Look on Google Maps for a track, chances are that you will meet some local runners there. Those people can give you some suggestions for good running routes around town (see #2). The running community is so inclusive. Get out there!
4. I still like to train hard
Just because I don’t have any races planned now and I am not meeting with a team everyday doesn’t mean I still don’t like to train hard. In fact, right now I’m probably training as harder than I ever have, although it doesn’t feel that way (see #1). The variation is good. It keeps things interesting. I like to feel like I’m in good shape. Don’t neglect pushing yourself. If you have run pretty easy for a few days in a row change it up. Crank out some hard miles. It’s fun. After months away from running sometimes it’s tough to find that place of pushing yourself to the limit. But you should try. It just feels right when your stomach starts to churn, your legs are dead, your breathing is heavy and are able to push through it.
5. I don’t like other forms of exercise
I really don’t. I’m not a Yogi. I went to a yoga class once. It was traumatic. I thought I was going to puke. I’ve never puked from running (Yes, I know I didn’t do it right. It should be relaxing. I didn’t give yoga a proper chance, etc. Don’t care. I’m out.). Swimming feels like I’m just drowning for an extended period of time. Biking, well, ain’t nobody got time for that.
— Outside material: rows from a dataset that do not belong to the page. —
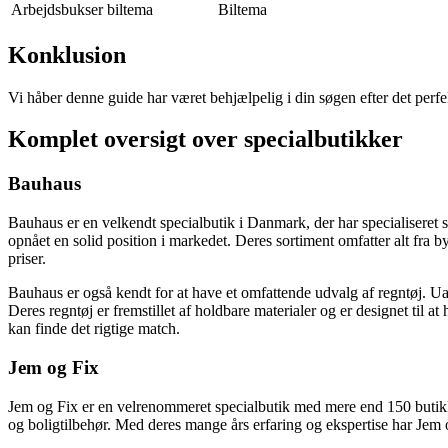
Arbejdsbukser biltema
Biltema
Konklusion
Vi håber denne guide har været behjælpelig i din søgen efter det perfek
Komplet oversigt over specialbutikker
Bauhaus
Bauhaus er en velkendt specialbutik i Danmark, der har specialiseret 
opnået en solid position i markedet. Deres sortiment omfatter alt fra b
priser.
Bauhaus er også kendt for at have et omfattende udvalg af regntøj. U
Deres regntøj er fremstillet af holdbare materialer og er designet til a
kan finde det rigtige match.
Jem og Fix
Jem og Fix er en velrenommeret specialbutik med mere end 150 butikker
og boligtilbehør. Med deres mange års erfaring og ekspertise har Jem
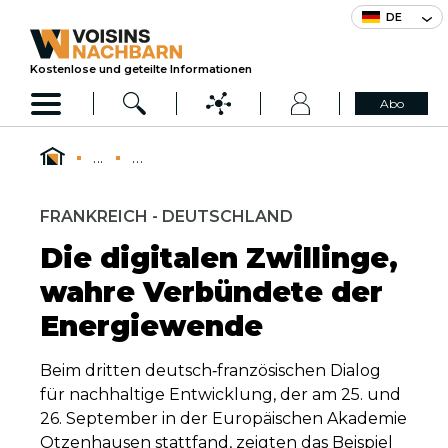
DE
Kostenlose und geteilte Informationen
Abo
...
...
FRANKREICH - DEUTSCHLAND
Die digitalen Zwillinge,
wahre Verbündete der
Energiewende
Beim dritten deutsch‑französischen Dialog
für nachhaltige Entwicklung, der am 25. und
26. September in der Europäischen Akademie
Otzenhausen stattfand, zeigten das Beispiel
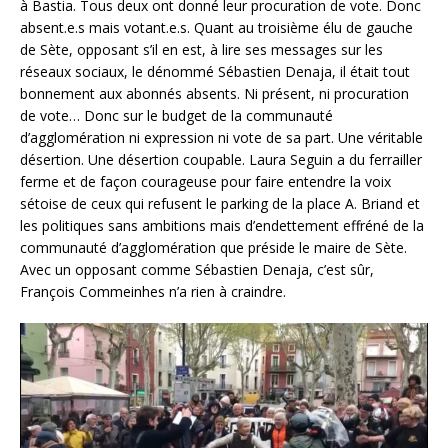
à Bastia. Tous deux ont donné leur procuration de vote. Donc
absent.e.s mais votant.e.s. Quant au troisième élu de gauche
de Sète, opposant s’il en est, à lire ses messages sur les
réseaux sociaux, le dénommé Sébastien Denaja, il était tout
bonnement aux abonnés absents. Ni présent, ni procuration
de vote… Donc sur le budget de la communauté
d’agglomération ni expression ni vote de sa part. Une véritable
désertion. Une désertion coupable. Laura Seguin a du ferrailler
ferme et de façon courageuse pour faire entendre la voix
sétoise de ceux qui refusent le parking de la place A. Briand et
les politiques sans ambitions mais d’endettement effréné de la
communauté d’agglomération que préside le maire de Sète.
Avec un opposant comme Sébastien Denaja, c’est sûr,
François Commeinhes n’a rien à craindre.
I do like playing basketball and I wish I played more – it’s really only a good workout though if you are running full court.
I’ve written before that I like to find things that are the best bang for my buck. The most benefit for the least amount of work. I’ve found that, for me, it’s running. 30 minutes of running is a seriously good workout. I can run at anytime of the day. I can do it anywhere. I can almost always find a free 30-90 minutes and get my heart rate up.
Running has become a time for reflection, thought, or zoning out. I don’t worry about how fast I’m going. I don’t compare one workout to another. Each run is a new thing. I can run with people or on my own. I can run with music or without. I look forward to my next run.
On to 2016
Running teaches me new things all the time, but these were the top takeaways from 2015.
I like running a lot now. It’s fun. I’ve done it all over the world, with people from all over the world. I think that’s pretty cool. It’s something nearly everyone can do.
Just because it’s not my top priority doesn’t mean I don’t continue to have grand running dreams and goals. I certainly don’t feel like I’ve given up. I still train hard, but it’s healthier now. I look forward to it. I think I’d like to race again, but it’s okay if I don’t. I run simply because I want to run. (I run2run). Nothing more. It works for me right now. There are other things that come first and that’s the way it should be.
What did running teach you in 2015? I’d much rather read about your thoughts. Write a post and share what you learned!